Desde 2007 eu quero escrever, e publicar, a questão é que sempre tenho expectativas altas e ultimamente penso que blogs só servem pra vender alguma coisa, como um negócio mesmo. Mas os blogs que curto ler, ou que mais curtia, pois parece que os blogs também mudaram e tiveram um ciclo fechado, são blogs honestos de pessoas a fim de falar, de coletar impressões e dividir isso com um público indistinto, que não se sabe quem são. Se eu fosse vender um serviço ou produto, teria maior clareza desse “com quem eu falo”. Mas não é isso. Meu blog que ser um rascunho, uma busca, um espaço de integração e organização de interesses. Não só algo intelectual, nem somente frívolo.

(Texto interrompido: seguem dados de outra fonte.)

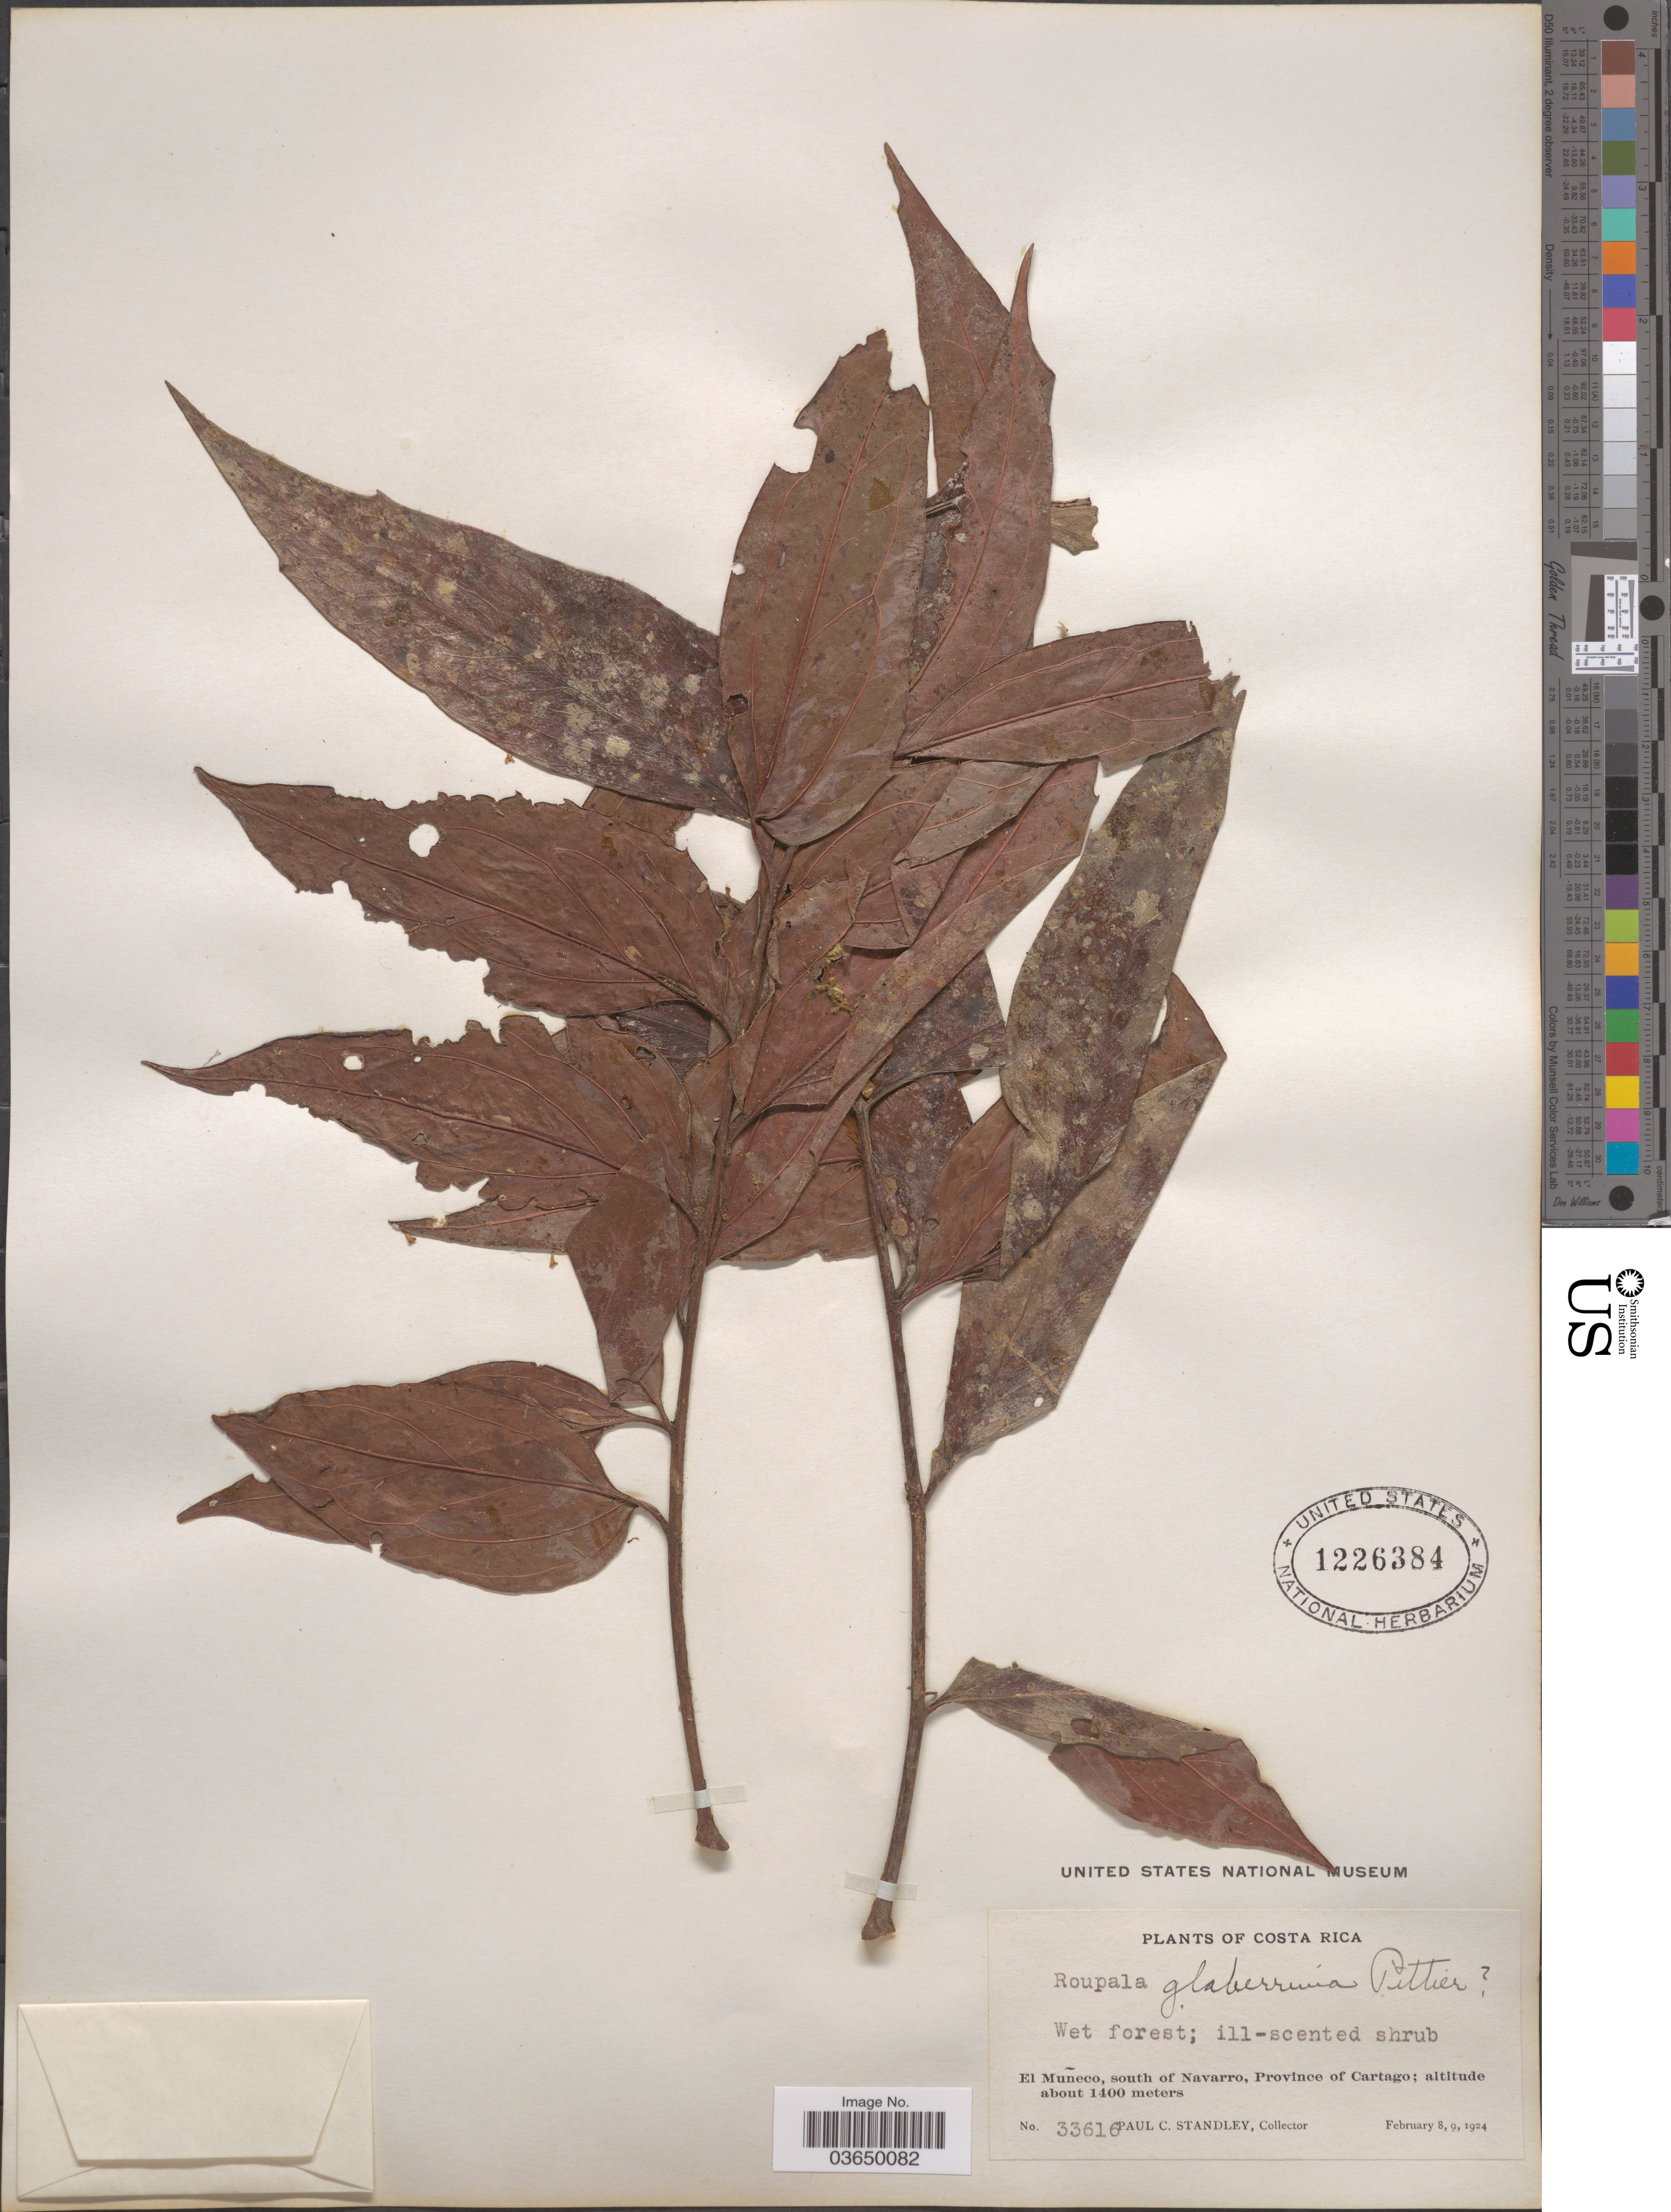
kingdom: Plantae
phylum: Tracheophyta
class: Magnoliopsida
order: Proteales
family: Proteaceae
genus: Roupala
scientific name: Roupala glaberrima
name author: Pittier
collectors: P. C. Standley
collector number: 33616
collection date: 1924-02-08/1924-02-09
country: Costa Rica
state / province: Cartago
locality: El Muñeco, south of Navarro.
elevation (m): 1400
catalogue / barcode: US 1226384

Coectar, coleções de idéias, a quilt.

Ontem o dia foi uma derrota, passei o dia me sentindo vencida, já chegando a campo tendo perdido. Hoje, não. Apesar da gripe, acordei e tomei um banho, um ato simples como esse, às vezes impossível de ser fazer quando o objetivo é vestir duas crianças de até  3 anos pra escola. Mas tomar um banho, água quente, acordar antes das outras pessoas, se preparar…o valor da preparação… vesti uma enquanto a outra ainda dormia, e depois…consegui chegar no trabalho 9h!

cacos

QUINTA

Depois de tantos anos escrevendo nesses cadernos comecei a me perguntar em que tempo verbal devo situar os acontecimentos. Um diário registra os fatos enquanto acontecem, não os recorda nem os organiza narrativamente. Tende à linguagem privada, ao idioleto. Por isso, quando alguém lê um diário encontra bloqueios de existência, sempre no presente, e só a leitura permite reconstruir a história que se desdobra invisível ao longo dos anos. Os diários aspiram ao conto, e nesse sentido estão escritos para serem lidos (ainda que ninguém os leia).